>> START Selected passage

When truncate starts, it allocates some space in the block reserves so
that we'll have enough to update metadata along the way.

For very large files, we can easily go through all of that space as we
loop through the extents.  This changes truncate to refill the space
reservation as it progresses through the file.

Signed-off-by: Chris Mason <clm@fb.com>
---
 fs/btrfs/ctree.h       |  3 +++
 fs/btrfs/extent-tree.c |  9 ++++-----
 fs/btrfs/inode.c       | 45 +++++++++++++++++++++++++++++++++++++++------
 3 files changed, 46 insertions(+), 11 deletions(-)

diff --git a/fs/btrfs/ctree.h b/fs/btrfs/ctree.h
index 95944b8..6bf16d5 100644
--- a/fs/btrfs/ctree.h
+++ b/fs/btrfs/ctree.h
@@ -3297,6 +3297,9 @@ static inline gfp_t btrfs_alloc_write_mask(struct address_space *mapping)
 }
 
 /* extent-tree.c */
+
+u64 btrfs_csum_bytes_to_leaves(struct btrfs_root *root, u64 csum_bytes);
+
 static inline u64 btrfs_calc_trans_metadata_size(struct btrfs_root *root,
 						 unsigned num_items)
 {
diff --git a/fs/btrfs/extent-tree.c b/fs/btrfs/extent-tree.c
index a6f88eb..75f4bed 100644
--- a/fs/btrfs/extent-tree.c
+++ b/fs/btrfs/extent-tree.c
@@ -2636,7 +2636,7 @@ static inline u64 heads_to_leaves(struct btrfs_root *root, u64 heads)
  * Takes the number of bytes to be csumm'ed and figures out how many leaves it
  * would require to store the csums for that many bytes.
  */
-static u64 csum_bytes_to_leaves(struct btrfs_root *root, u64 csum_bytes)
+u64 btrfs_csum_bytes_to_leaves(struct btrfs_root *root, u64 csum_bytes)
 {
 	u64 csum_size;
 	u64 num_csums_per_leaf;
@@ -2665,7 +2665,7 @@ int btrfs_check_space_for_delayed_refs(struct btrfs_trans_handle *trans,
 	if (num_heads > 1)
 		num_bytes += (num_heads - 1) * root->nodesize;
 	num_bytes <<= 1;
-	num_bytes += csum_bytes_to_leaves(root, csum_bytes) * root->nodesize;
+	num_bytes += btrfs_csum_bytes_to_leaves(root, csum_bytes) * root->nodesize;
 	global_rsv = &root->fs_info->global_block_rsv;
 
 	/*
@@ -5098,13 +5098,12 @@ static u64 calc_csum_metadata_size(struct inode *inode, u64 num_bytes,
 	    BTRFS_I(inode)->csum_bytes == 0)

>> END Selected passage

Given request A: Copy the passage from the truncate patch that begins at the words "Signed-off-by: Chris Mason" and stops after the words "btrfs_alloc_write_mask(struct address_space *mapping)".
Given request B: According to the truncate patch, where does truncate allocate space when it starts?
The lines after this point come from a separate source.

>> START Material provided

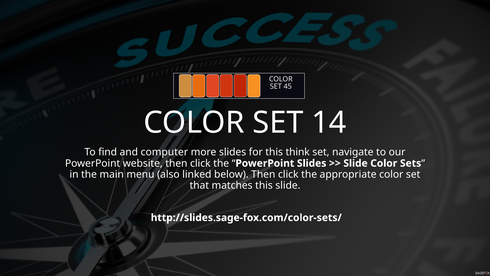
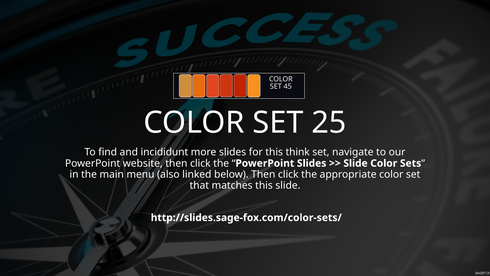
14: 14 -> 25
computer: computer -> incididunt
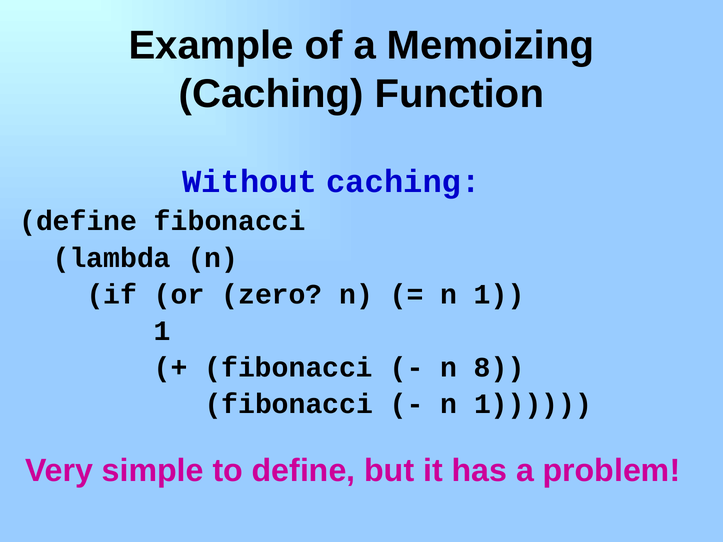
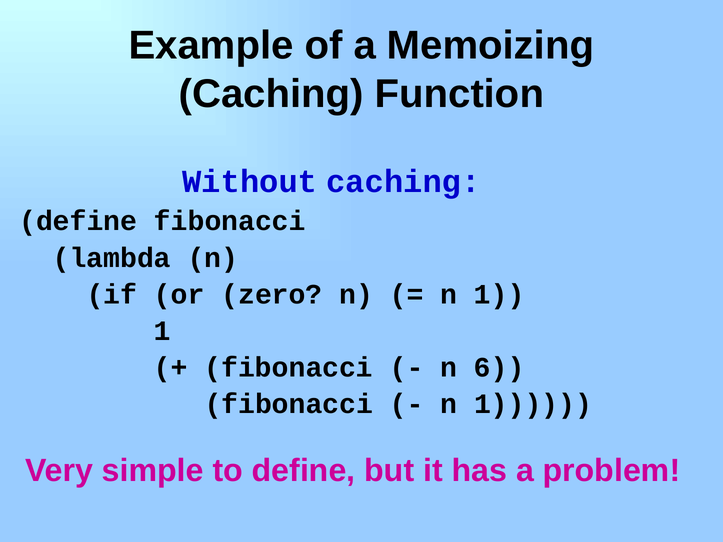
8: 8 -> 6
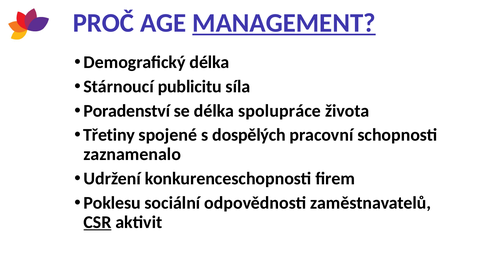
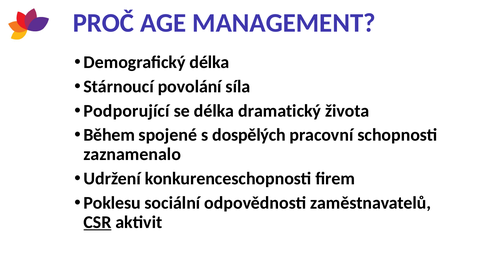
MANAGEMENT underline: present -> none
publicitu: publicitu -> povolání
Poradenství: Poradenství -> Podporující
spolupráce: spolupráce -> dramatický
Třetiny: Třetiny -> Během
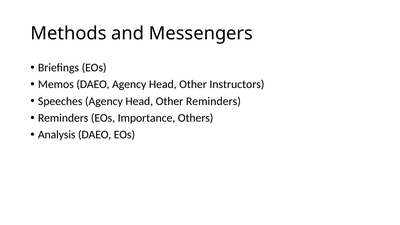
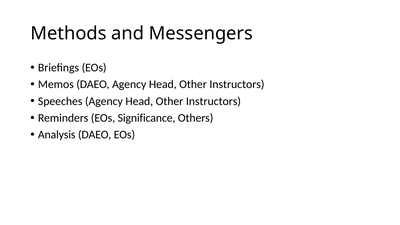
Reminders at (213, 101): Reminders -> Instructors
Importance: Importance -> Significance
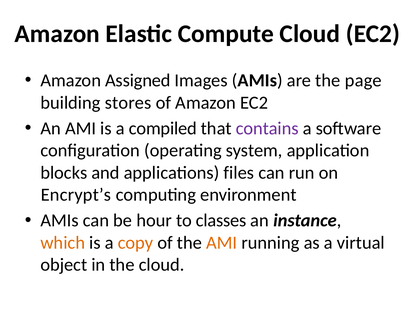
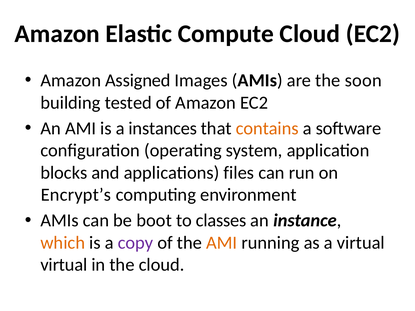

>> END Material provided

Reply A:
Signed-off-by: Chris Mason <clm@fb.com>
---
 fs/btrfs/ctree.h       |  3 +++
 fs/btrfs/extent-tree.c |  9 ++++-----
 fs/btrfs/inode.c       | 45 +++++++++++++++++++++++++++++++++++++++------
 3 files changed, 46 insertions(+), 11 deletions(-)

diff --git a/fs/btrfs/ctree.h b/fs/btrfs/ctree.h
index 95944b8..6bf16d5 100644
--- a/fs/btrfs/ctree.h
+++ b/fs/btrfs/ctree.h
@@ -3297,6 +3297,9 @@ static inline gfp_t btrfs_alloc_write_mask(struct address_space *mapping)

Reply B: In the block reserves.